What is an example of a brand equity brand? ›

Brand equity has a direct effect on sales volume because consumers gravitate toward products with great reputations. For example, when Apple releases a new product, customers line up around the block to buy it even though it is usually priced higher than similar products from competitors.

What are the dimensions of Keller's brand equity? ›

Keller's Customer-Based Brand Equity Model focuses on consumer perceptions and attitudes towards a brand, examining brand knowledge, brand image, brand awareness and brand loyalty. The Brand Asset Valuator measures a brand's strength based on brand differentiation, relevance, esteem and knowledge.

What is Keller's brand value chain? ›

One of the most well-known academic approaches comes from Kevin L. Keller, a professor at Tuck Business School who identified a value chain consisting of four elements: marketing program investments; customer mindset; brand performance; and shareholder value.

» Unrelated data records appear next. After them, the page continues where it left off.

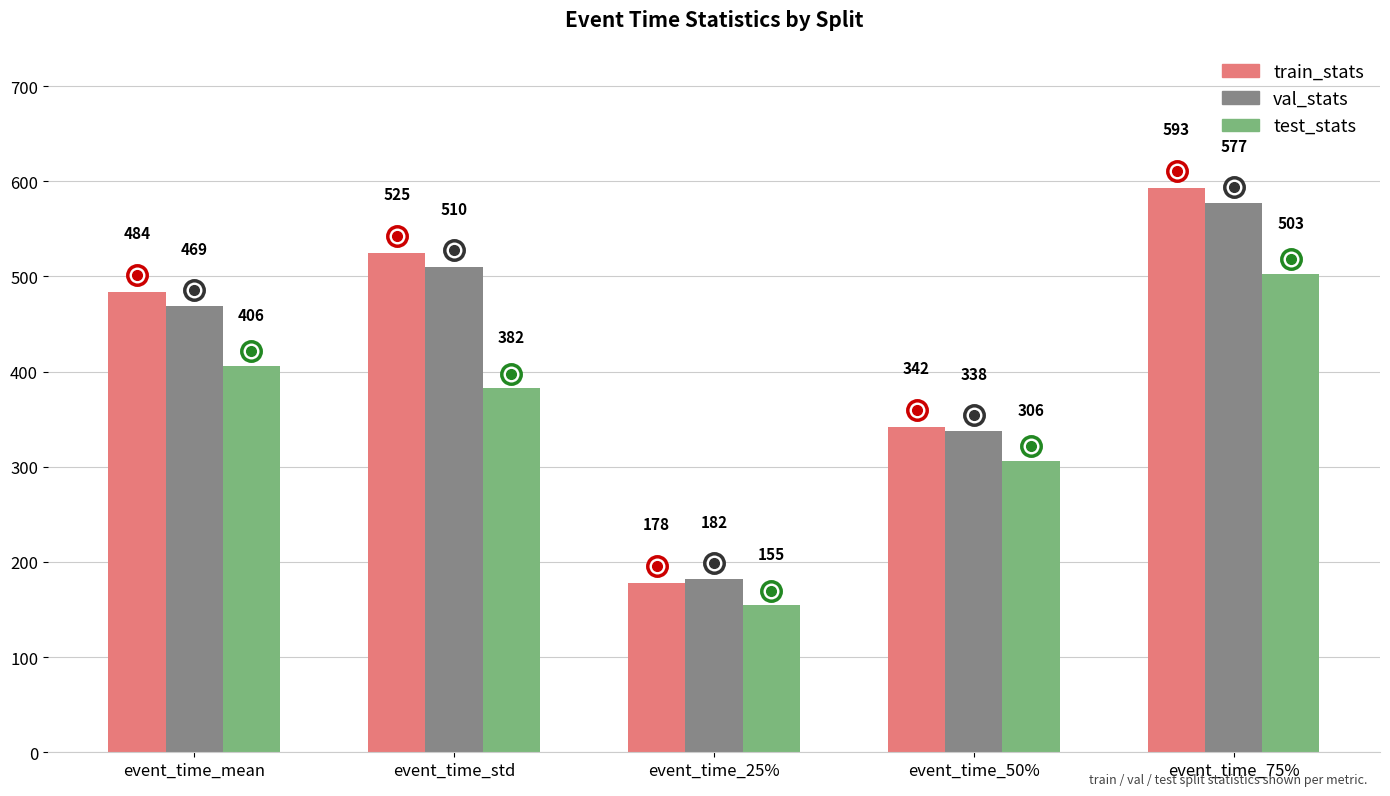

Rank the series by their maximum value, from lowest to highest.

test_stats, val_stats, train_stats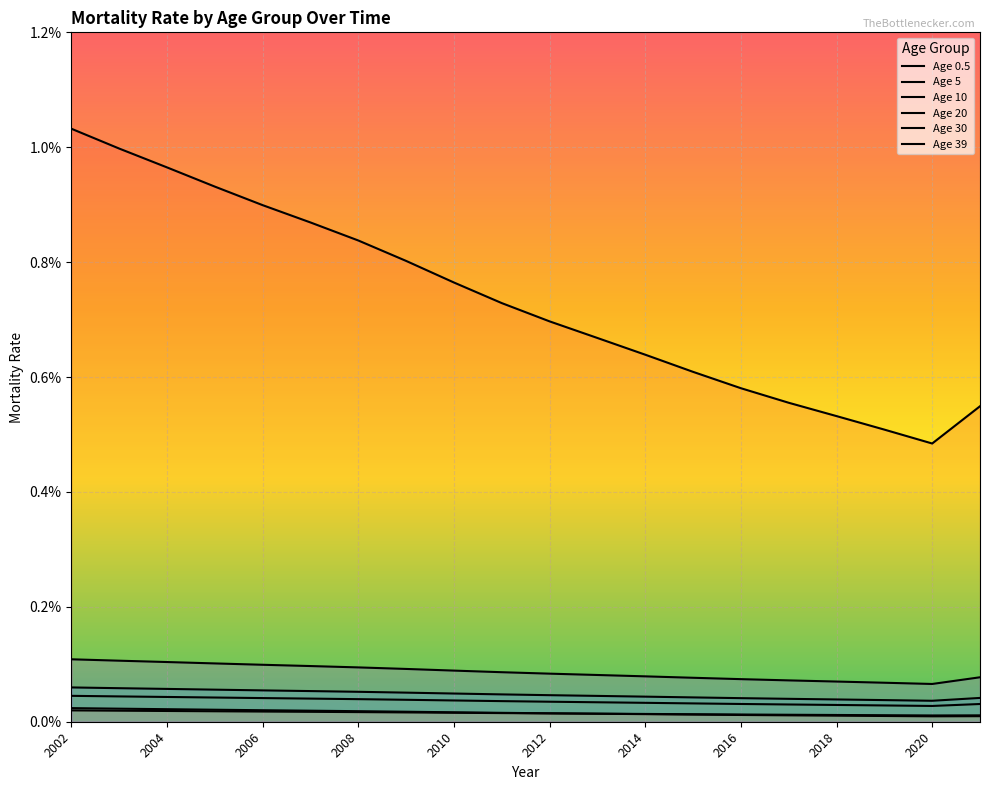

What are all the series names shown in the legend?

Age 0.5, Age 5, Age 10, Age 20, Age 30, Age 39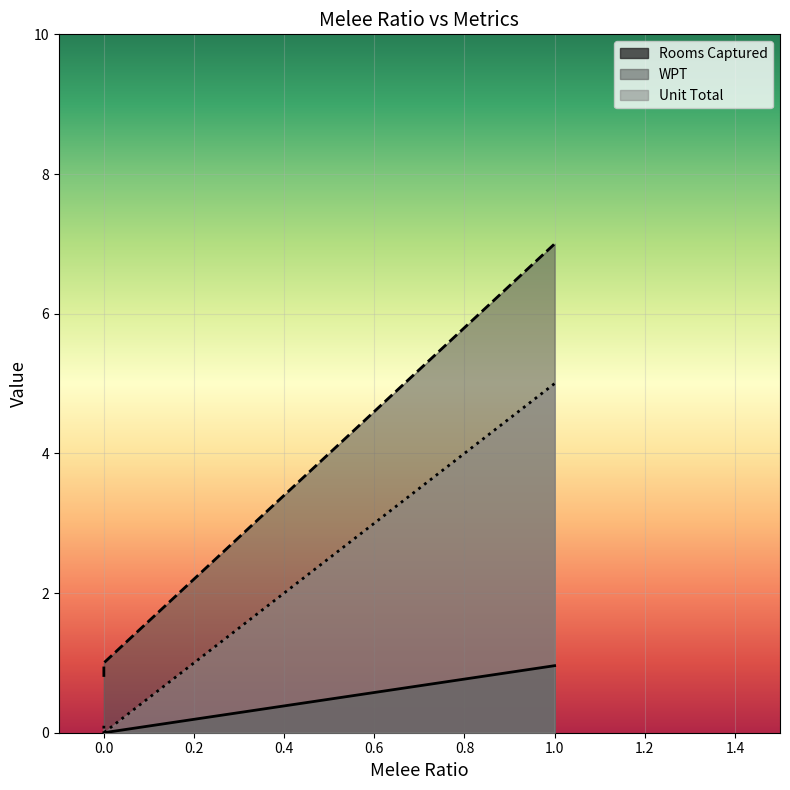

True or false: Unit Total and Rooms Captured intersect in this chart.

False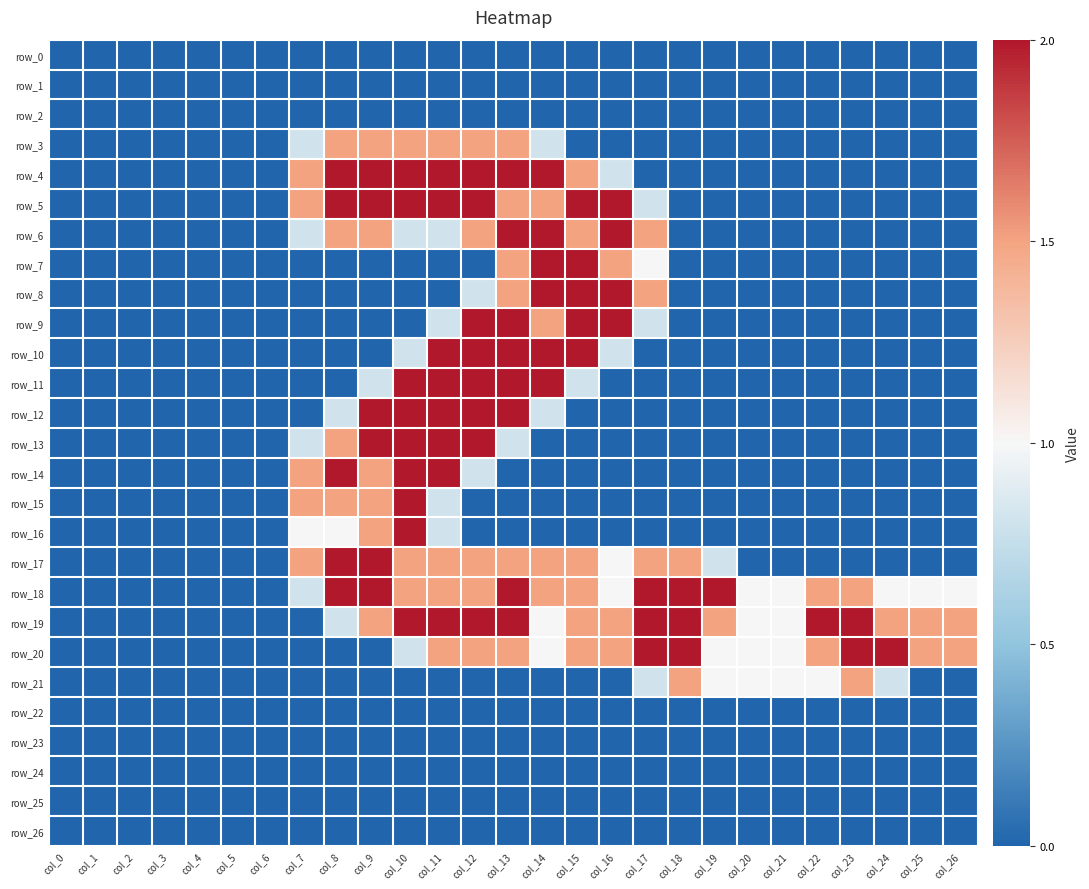

True or false: row_12 has a value of 0.0 at col_1.

True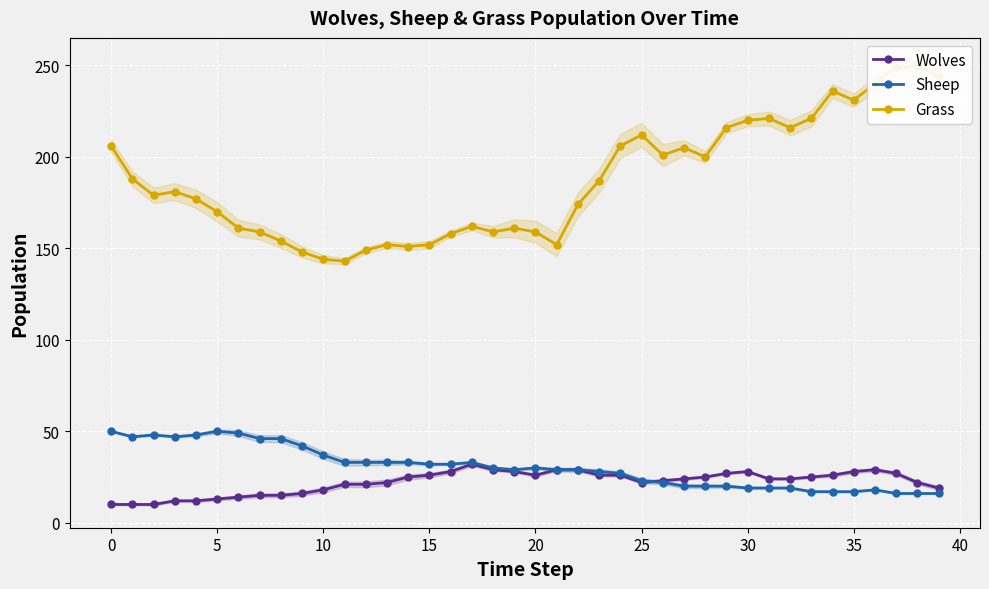

What are all the series names shown in the legend?

Wolves, Sheep, Grass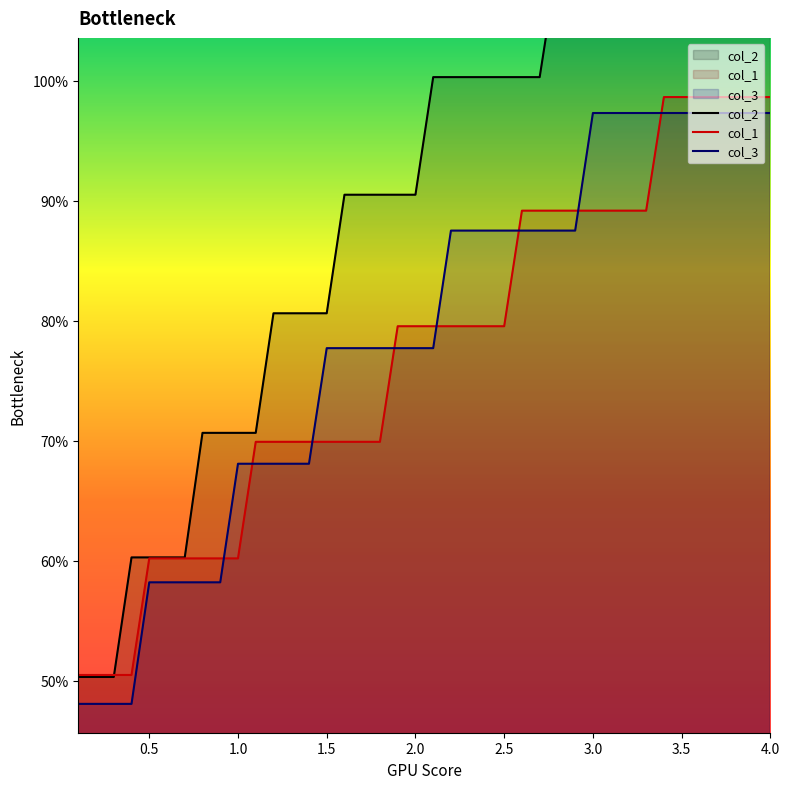

What is the difference between the maximum and minimum values in the col_1 series?

0.5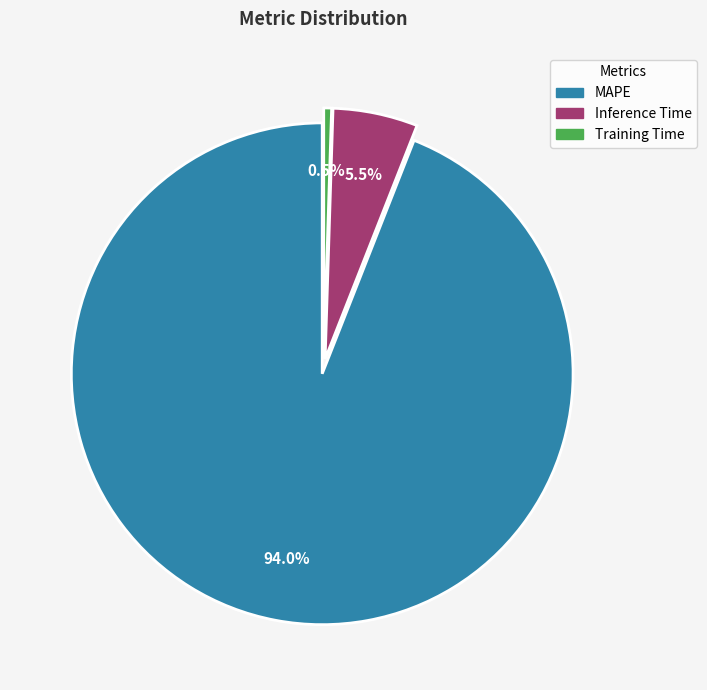

Which category has the biggest portion of the pie?

MAPE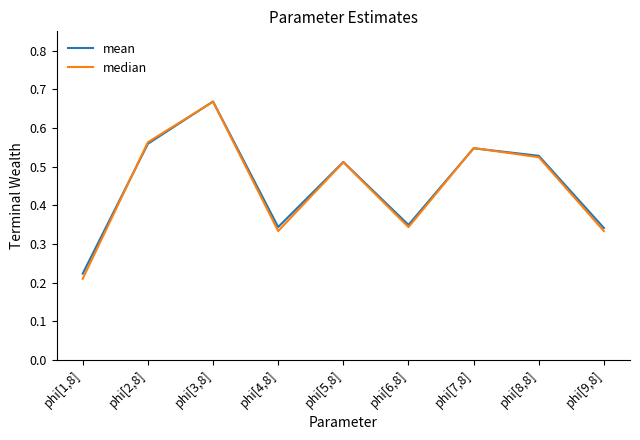

What position from the left is phi[2,8]?

2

What is the difference between Keller and Aaker brand equity? ›

Proprietary assets

Unlike Keller, Aaker's theory takes into account the more commercial aspect of brands, such as the number of patents, intellectual property and trademarks that a certain brand owns.

What are the 4 pillars of brand equity? ›

Brand equity has four dimensions—brand loyalty, brand awareness, brand associations, and perceived quality, each providing value to a firm in numerous ways. Once a brand identifies the value of brand equity, it can follow this roadmap to build and manage that potential value.

What is the difference between brand equity and customer based brand equity? ›

Brand equity focuses on the strategic issues that may occur while managing a brand. Meanwhile, customer equity's main concern is the financial value that the brand gets from the customers. Customer equity is a much broader alternative, as it can often ignore a brand's optional value.

What is brand equity in simple words? ›

Brand equity is the value of a brand, determined by the consumer's perception of its quality and desirability. It is based on factors such as the brand's recognition, customer loyalty, and customer satisfaction.

What is brand value chain by Keller? ›

One of the most well-known academic approaches comes from Kevin L. Keller, a professor at Tuck Business School who identified a value chain consisting of four elements: marketing program investments; customer mindset; brand performance; and shareholder value.

What is a brand association Keller? ›

Brand associations are simply feelings and thoughts associated with the brand in the mind of the customers (Keller, 1993) and therefore, the associations do not carry an evaluative or emotional element to them.